Exercise instructions:
Your response must be made up of each line in the data below that contains the string "emsp".

*** Data records ***

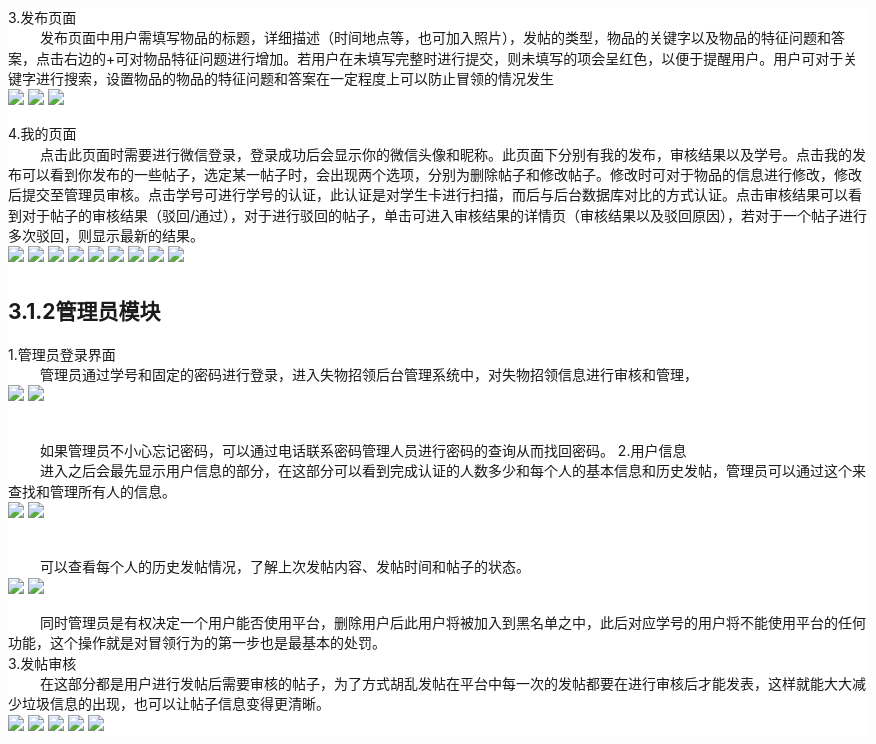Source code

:
3.发布页面<br>
     &emsp; &emsp;发布页面中用户需填写物品的标题，详细描述（时间地点等，也可加入照片），发帖的类型，物品的关键字以及物品的特征问题和答案，点击右边的+可对物品特征问题进行增加。若用户在未填写完整时进行提交，则未填写的项会呈红色，以便于提醒用户。用户可对于关键字进行搜索，设置物品的物品的特征问题和答案在一定程度上可以防止冒领的情况发生<br>
![](https://img2020.cnblogs.com/blog/1929831/202003/1929831-20200331172931293-871621367.png)
![](https://img2020.cnblogs.com/blog/1929831/202003/1929831-20200331172936739-631638023.png)
![](https://img2020.cnblogs.com/blog/1929831/202003/1929831-20200331172943068-54841695.png)
   
       

4.我的页面<br>
    &emsp; &emsp;点击此页面时需要进行微信登录，登录成功后会显示你的微信头像和昵称。此页面下分别有我的发布，审核结果以及学号。点击我的发布可以看到你发布的一些帖子，选定某一帖子时，会出现两个选项，分别为删除帖子和修改帖子。修改时可对于物品的信息进行修改，修改后提交至管理员审核。点击学号可进行学号的认证，此认证是对学生卡进行扫描，而后与后台数据库对比的方式认证。点击审核结果可以看到对于帖子的审核结果（驳回/通过），对于进行驳回的帖子，单击可进入审核结果的详情页（审核结果以及驳回原因），若对于一个帖子进行多次驳回，则显示最新的结果。<br>
![](https://img2020.cnblogs.com/blog/1929831/202003/1929831-20200331172950134-934177211.png)
![](https://img2020.cnblogs.com/blog/1929831/202003/1929831-20200331172957305-605096948.png)
 ![](https://img2020.cnblogs.com/blog/1929831/202003/1929831-20200331173002392-1075537711.png)
 ![](https://img2020.cnblogs.com/blog/1929831/202003/1929831-20200331173006537-616810575.png)
![](https://img2020.cnblogs.com/blog/1929831/202003/1929831-20200331173010903-1351706873.png)
 ![](https://img2020.cnblogs.com/blog/1929831/202003/1929831-20200331173014855-1672085148.png)
![](https://img2020.cnblogs.com/blog/1929831/202003/1929831-20200331173018806-1537795590.png)
![](https://img2020.cnblogs.com/blog/1929831/202003/1929831-20200331173023572-719272120.png)
![](https://img2020.cnblogs.com/blog/1929831/202003/1929831-20200331173031083-298821673.png)

## 3.1.2管理员模块
1.管理员登录界面<br>
 &emsp; &emsp;管理员通过学号和固定的密码进行登录，进入失物招领后台管理系统中，对失物招领信息进行审核和管理，<br>
![](https://img2020.cnblogs.com/blog/1929831/202003/1929831-20200331173039576-957858090.png)
![](https://img2020.cnblogs.com/blog/1929831/202003/1929831-20200331173045117-652245547.png)


<br> &emsp; &emsp;如果管理员不小心忘记密码，可以通过电话联系密码管理人员进行密码的查询从而找回密码。
2.用户信息<br>
 &emsp; &emsp;进入之后会最先显示用户信息的部分，在这部分可以看到完成认证的人数多少和每个人的基本信息和历史发帖，管理员可以通过这个来查找和管理所有人的信息。<br>
![](https://img2020.cnblogs.com/blog/1929831/202003/1929831-20200331173050290-1157121109.png)
![](https://img2020.cnblogs.com/blog/1929831/202003/1929831-20200331173100382-1023643930.png)


<br> &emsp; &emsp;可以查看每个人的历史发帖情况，了解上次发帖内容、发帖时间和帖子的状态。<br>
![](https://img2020.cnblogs.com/blog/1929831/202003/1929831-20200331173106079-511347965.png)
![](https://img2020.cnblogs.com/blog/1929831/202003/1929831-20200331173110027-343423084.png)


 &emsp; &emsp;同时管理员是有权决定一个用户能否使用平台，删除用户后此用户将被加入到黑名单之中，此后对应学号的用户将不能使用平台的任何功能，这个操作就是对冒领行为的第一步也是最基本的处罚。<br>
3.发帖审核<br>
 &emsp; &emsp;在这部分都是用户进行发帖后需要审核的帖子，为了方式胡乱发帖在平台中每一次的发帖都要在进行审核后才能发表，这样就能大大减少垃圾信息的出现，也可以让帖子信息变得更清晰。<br>
![](https://img2020.cnblogs.com/blog/1929831/202003/1929831-20200331173115485-1944744958.png)
![](https://img2020.cnblogs.com/blog/1929831/202003/1929831-20200331173119963-630894076.png)
![](https://img2020.cnblogs.com/blog/1929831/202003/1929831-20200331173125105-2138026922.png)
![](https://img2020.cnblogs.com/blog/1929831/202003/1929831-20200331173131160-228830946.png)
![](https://img2020.cnblogs.com/blog/1929831/202003/1929831-20200331173134970-780796902.png)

*** End of Data records ***

Output below:
     &emsp; &emsp;发布页面中用户需填写物品的标题，详细描述（时间地点等，也可加入照片），发帖的类型，物品的关键字以及物品的特征问题和答案，点击右边的+可对物品特征问题进行增加。若用户在未填写完整时进行提交，则未填写的项会呈红色，以便于提醒用户。用户可对于关键字进行搜索，设置物品的物品的特征问题和答案在一定程度上可以防止冒领的情况发生<br>
    &emsp; &emsp;点击此页面时需要进行微信登录，登录成功后会显示你的微信头像和昵称。此页面下分别有我的发布，审核结果以及学号。点击我的发布可以看到你发布的一些帖子，选定某一帖子时，会出现两个选项，分别为删除帖子和修改帖子。修改时可对于物品的信息进行修改，修改后提交至管理员审核。点击学号可进行学号的认证，此认证是对学生卡进行扫描，而后与后台数据库对比的方式认证。点击审核结果可以看到对于帖子的审核结果（驳回/通过），对于进行驳回的帖子，单击可进入审核结果的详情页（审核结果以及驳回原因），若对于一个帖子进行多次驳回，则显示最新的结果。<br>
 &emsp; &emsp;管理员通过学号和固定的密码进行登录，进入失物招领后台管理系统中，对失物招领信息进行审核和管理，<br>
<br> &emsp; &emsp;如果管理员不小心忘记密码，可以通过电话联系密码管理人员进行密码的查询从而找回密码。
 &emsp; &emsp;进入之后会最先显示用户信息的部分，在这部分可以看到完成认证的人数多少和每个人的基本信息和历史发帖，管理员可以通过这个来查找和管理所有人的信息。<br>
<br> &emsp; &emsp;可以查看每个人的历史发帖情况，了解上次发帖内容、发帖时间和帖子的状态。<br>
 &emsp; &emsp;同时管理员是有权决定一个用户能否使用平台，删除用户后此用户将被加入到黑名单之中，此后对应学号的用户将不能使用平台的任何功能，这个操作就是对冒领行为的第一步也是最基本的处罚。<br>
 &emsp; &emsp;在这部分都是用户进行发帖后需要审核的帖子，为了方式胡乱发帖在平台中每一次的发帖都要在进行审核后才能发表，这样就能大大减少垃圾信息的出现，也可以让帖子信息变得更清晰。<br>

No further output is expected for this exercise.